I watched Logan with B this last week too. I was really impressed with just how good it was. I ran out of love for Logan/Wolverine in the mid-90’s when he was on every superhero team and had like 9 different titles to his name, but this movie reminded how much there is to love about him. I really enjoyed the little girl in the movie and how feral she was too.

It’s funny how most every movie we see these days seems centered on an apocalyptic or near-apocalyptic future.

It’s like we’ve given up all hope for anything good coming our way. The constant drumbeat of doom from the news media cannot help. Deep down, we all want the world to end, just a little bit. It sounds interesting and fun and would force us into recognizing our existence as being about more than a new car and what the lawn looks like. Maybe it taps into some primal desire to survive instead of just being alive.

Or maybe we are watching it because we want to familiarize what terrifies us.

Who knows.

I’ve had a few people throw out ideas and questions for future posts, I will start on those once we wrap up this intoxication series. I have a big project I am starting today to surprise Barabara with when she gets back from training in Austin. She keeps trying to catch me off guard with questions so that I will tell her, but I’m not 6 so it doesn’t work.

I hope everyone has a great week, thank you for reading.

Intoxication Interlude

We are talking about intoxication as anything that distracts us from what is.

I am getting a little tired of the word.

I am writing about my own experience with it over the years and the things I used and use to avoid dealing with the noise in my own head. That’s it.

I don’t think I take a hard line with any of this. Most everyone I know and work with engages in some kind of intoxication, whether it’s alcohol or weed or something else. I take a hard line with myself because I have learned how easily I become attached to things. I don’t want to die having never lived in reality as much as I am able to as a human.
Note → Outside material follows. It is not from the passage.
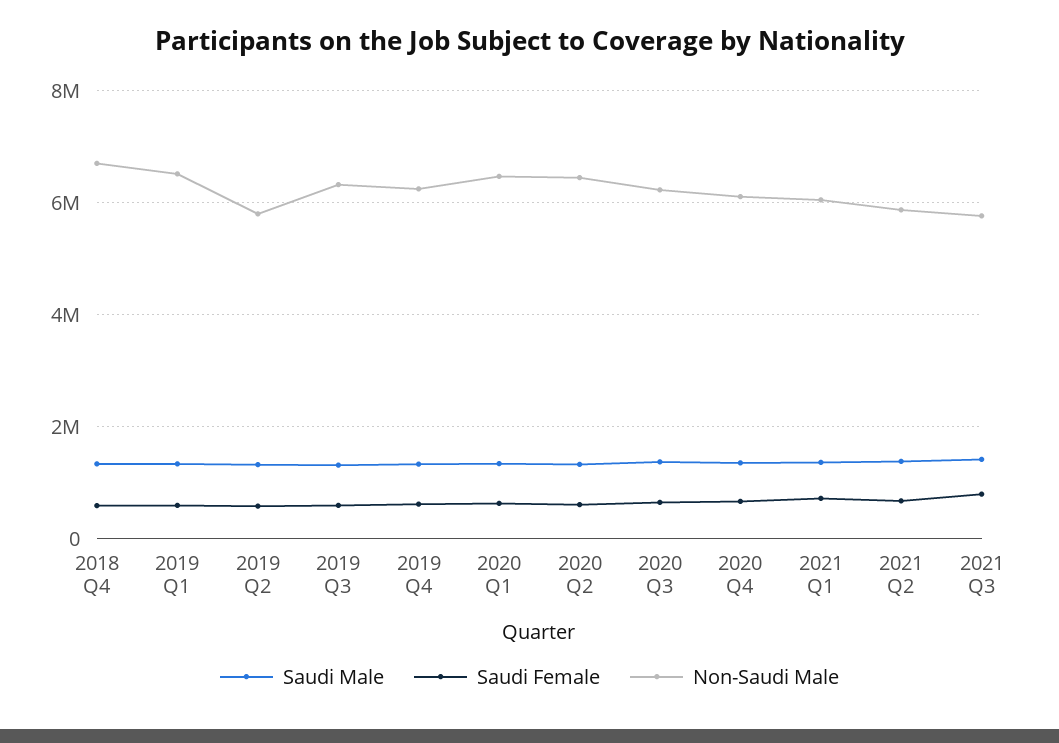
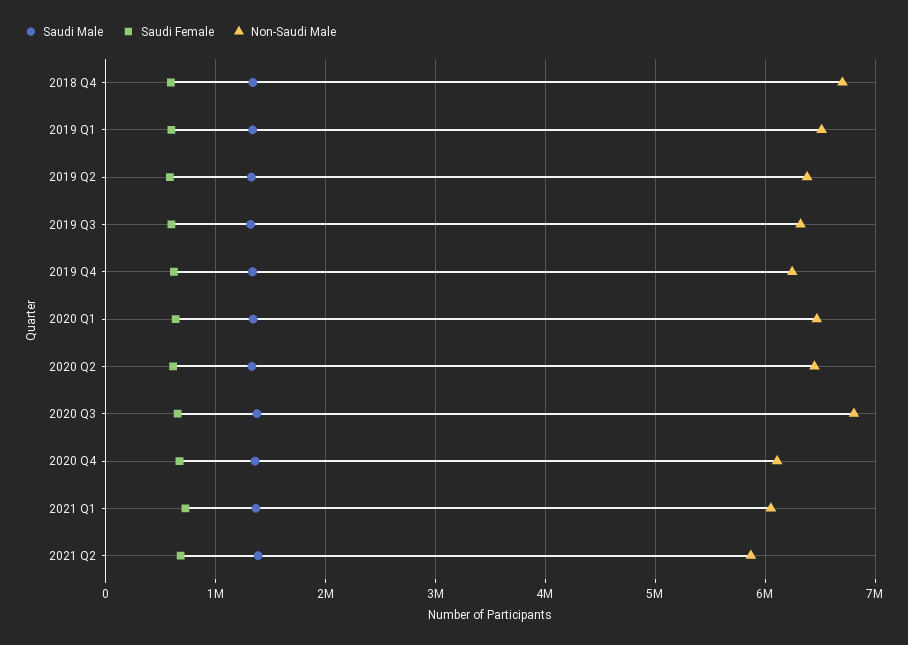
Non-Saudi Male, 2019 Q2: 5800000 -> 6400000
Non-Saudi Male, 2020 Q3: 6200000 -> 6800000
Saudi Male, 2021 Q3: 1400000 -> none
Saudi Female, 2021 Q3: 800000 -> none
Non-Saudi Male, 2021 Q3: 5800000 -> none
None of this comes from a place of morals.

I really don’t have an issue with others choosing intoxication, especially when it isn’t bringing any serious consequences their way. I definitely don’t take an issue with it when it isn’t my business. Which is most of the time. I do hate to see anyone limiting their life by not dealing with the root causes of things.  I hate to see anyone medicating symptoms while the disease eats away at their life. I am not always able to do anything about it though.

I have a unique job. People come to me seeking something better for themselves. It is exciting when I someone who really wants to sweep away the layers of delusion and intoxication and take a good hard look at their life. Not everyone is seeking this though. Some people just want to figure out what’s not working and move on, and that’s cool. They want to put a bucket under the leaky pipe rather than spend their time and money and energy to replace everything that has rusted away, and that’s cool.

I get it.

Sometimes, simply not-destructive is a great improvement in one’s quality of life. That’s worth shooting for.
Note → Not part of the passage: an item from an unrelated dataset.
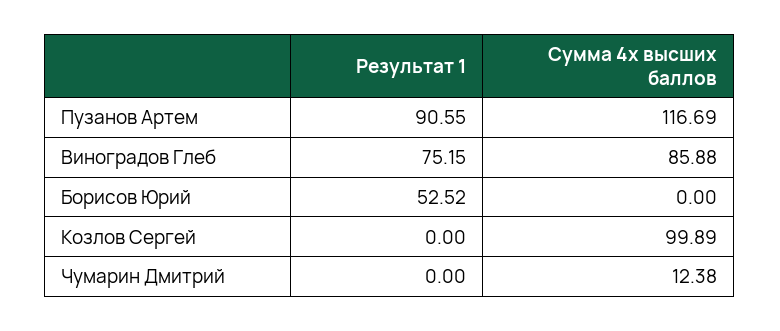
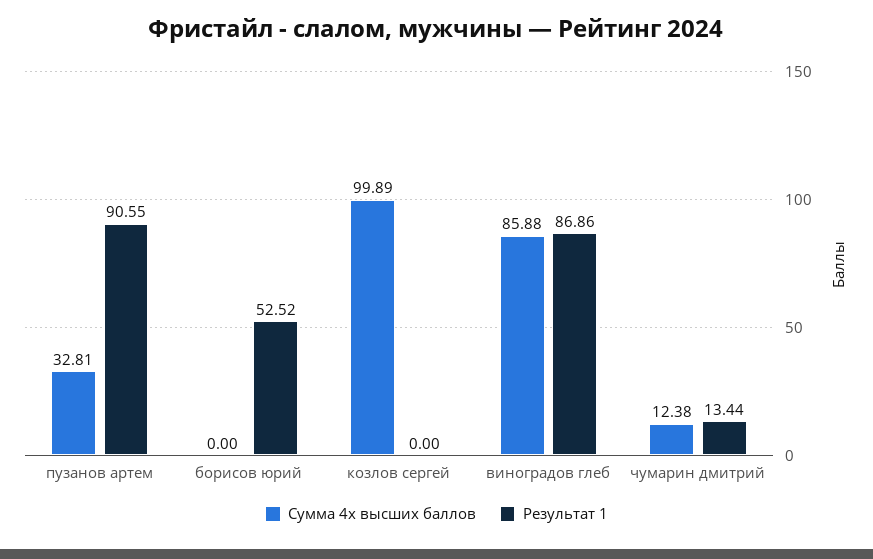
Сумма 4х высших баллов, Пузанов Артем: 116.69 -> 32.81
Результат 1, Виноградов Глеб: 75.15 -> 86.86
Результат 1, Чумарин Дмитрий: 0 -> 13.44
I’ve spent a great deal of my life watching intoxications of one kind or another take people’s time and energy and spirit, and sometimes their lives. I’ve watched intoxications take the most capable and charismatic people I’ve ever met and turn them into incapable, toxic creatures. I’ve watched intoxications take people’s time and money and families and careers. I’ve watched kind people become cruel and gentle people become violent. I have rarely watched intoxications do much good for people.

I am not perfect. I do not think I ever claim to be. As you’ll see in the days to come, there are still ways I intoxicate myself. There are still things I use to avoid reality and to hide my face from difficult things. Sometimes there are things in front of me that I just don’t have the heart to deal with right then. I just try to keep my intoxications as neutral as possible these days. Sometimes I succeed, sometimes I fail.